A pesquisadora do Centro Latino-Americano de Estudos de Violência e Saúde Jorge Careli (Claves/Ensp) Kathie Njaine falou sobre banalização da violênica (foto: Peter Ilicciev)

 

Fechando a mesa, Kathie discursou sobre a banalização da violência, que, segundo descreveu no Dicionário, é a aceitação fácil de atitudes violentas. “Não avançamos tanto no sentido de ficarmos completamente indignados com a violência que as pessoas ou as coletividades sofrem”, falou, complementando que o senso comum compartilha ideias que ainda contribuem para a perpetuação da violência. “Questões de gênero, por exemplo, ainda estão muito internalizadas nas relações sociais”, afirmou.

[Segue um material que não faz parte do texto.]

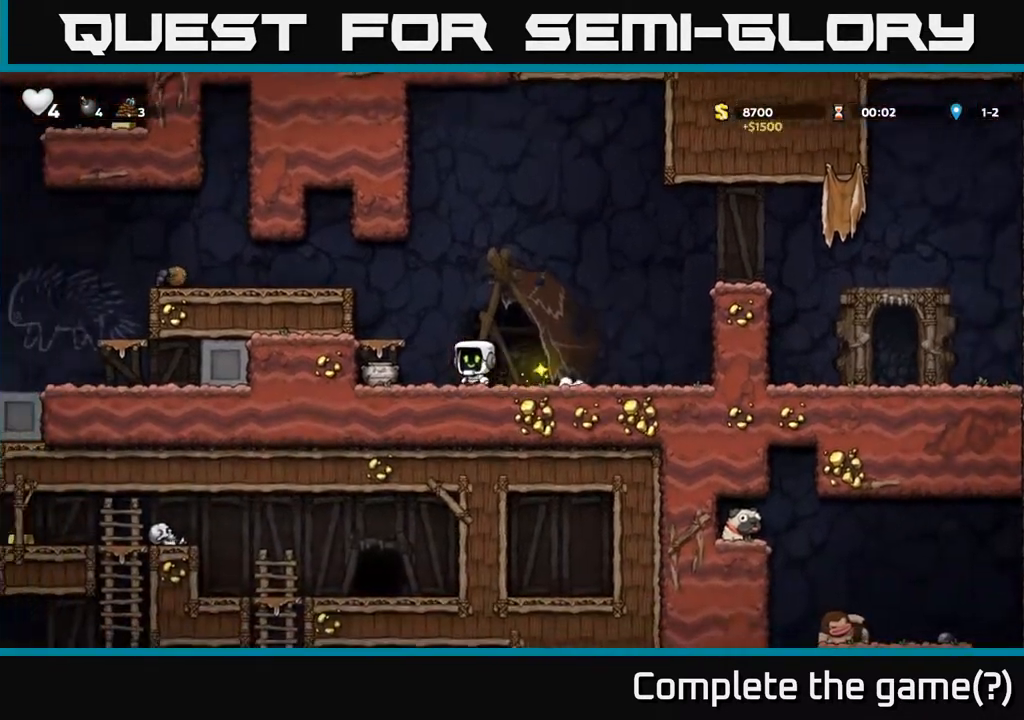
{"buttons": ["A", "DPAD_LEFT"], "left_stick": "center", "right_stick": "center", "events": [[133, "DPAD_DOWN", "down"], [183, "DPAD_LEFT", "up"], [217, "X", "down"], [350, "DPAD_DOWN", "up"], [350, "X", "up"], [400, "A", "down"], [500, "DPAD_LEFT", "down"]]}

Dupla jornada de trabalho e menores salários

Quantas horas você cumpre de trabalho doméstico? Esse foi o questionamento feito em uma pesquisa de 2001 do Instituto Brasileiro de Geografia e Estatística (IBGE), que tornou possível a contabilização das horas de trabalho das mulheres em casa. A partir desse quantitativo, a professora de economia da Universidade Federal Fluminense (UFF) Hildete Pereira, em parceria com o professor Cláudio Considera, da mesma instituição, constatou que, em uma década, os afazeres domésticos geraram uma riqueza superior a um PIB brasileiro. 

Presente na última mesa do seminário de lançamento do Dicionário Feminino da Infâmia, Hildete, que é autora dos verbetes Mulheres Operárias e Exploração do Trabalho na publicação, rebateu os argumentos contrários à aposentadoria antecipada das mulheres em cinco anos em relação aos homens, e criticou o pagamento de menores salários. “Quem inventou a aposentadoria diferente para homens e mulheres foram os militares na Constituição de 1969. A justificativa foi que a mãe do capitão era professora. Então, na legislação, eles fizeram essa diferenciação. Para nós, mulheres, essa medida paga pelo nosso trabalho reprodutivo”, opinou.

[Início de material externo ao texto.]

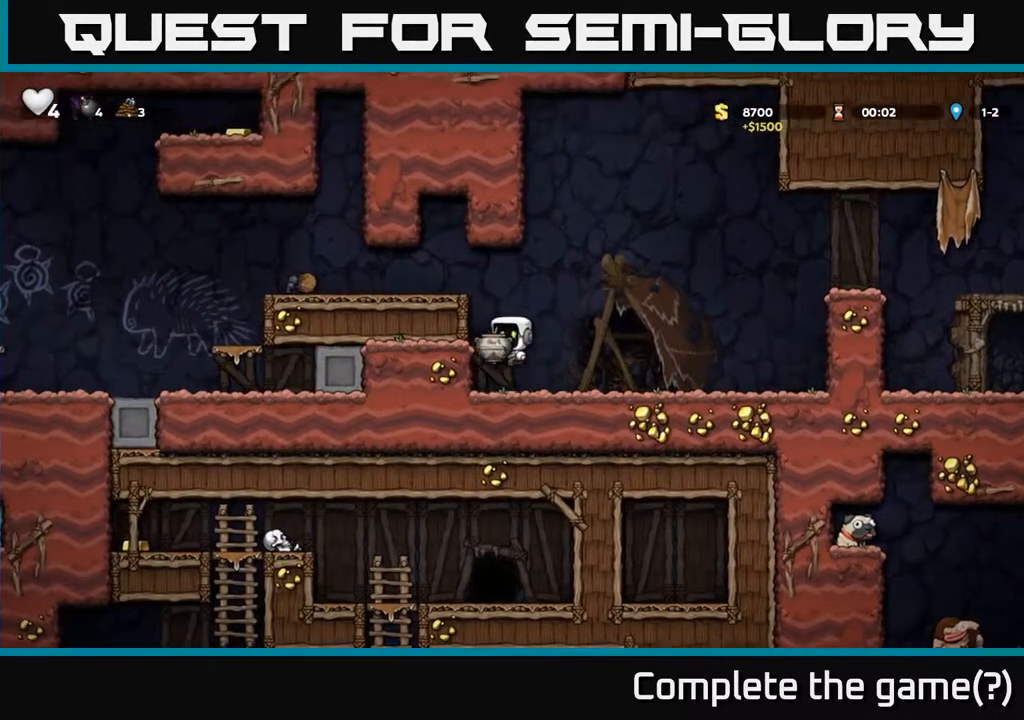
{"buttons": ["DPAD_LEFT"], "left_stick": "center", "right_stick": "center", "events": [[50, "A", "up"], [133, "DPAD_LEFT", "up"], [283, "A", "down"], [367, "DPAD_LEFT", "down"], [467, "A", "up"]]}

Além da antecipação da aposentadoria, outra justificativa dada por homens contrários ao salário igualitário para ambos os sexos é a de que as mulheres trabalham menos. Na opinião da professora, somente na produção de mercadorias, isso pode ser um argumento, mas, em contrapartida, a jornada de trabalho feminina é muito superior em relação à masculina, quando somado o tempo gasto em trabalhos domésticos, caracterizando a chamada ‘dupla jornada’. 

Esses e outros fatos relacionados à questão doméstica, como a violência, são importantes variáveis na saúde pública. Para tratar do tema, o seminário contou também com a participação da pesquisadora do Centro de Estudos da Saúde do Trabalhador e Ecologia Humana da Escola Nacional de Saúde Pública (Cesteh/Ensp/Fiocruz) Márcia Agostini. Segundo a especialista, a depressão, o sofrimento psíquico, como a timidez e a insegurança, e o adoecimento psicossomático são alguns dos agravos à saúde relacionados ao trabalho. 

Conforme apresentou a pesquisadora, no trabalho, as mulheres não têm inserção na estrutura de poder, exercem atividades repetitivas, monótonas, desvalorizadas, preenchem posições julgadas “femininas”, como o caso do secretariado e da enfermagem, recebem salários mais baixos e são vítimas de assédios, moral e sexual. “Quando olhamos os agravos à saúde relacionados ao trabalho e à violência, a questão de gênero é muito importante. Neste caso, a categoria trabalho não só cruza com a questão da saúde como é uma alavanca para essa discussão de gênero. Esses debates e o lançamento do dicionário são ações cruciais para a promoção de mudanças”, concluiu.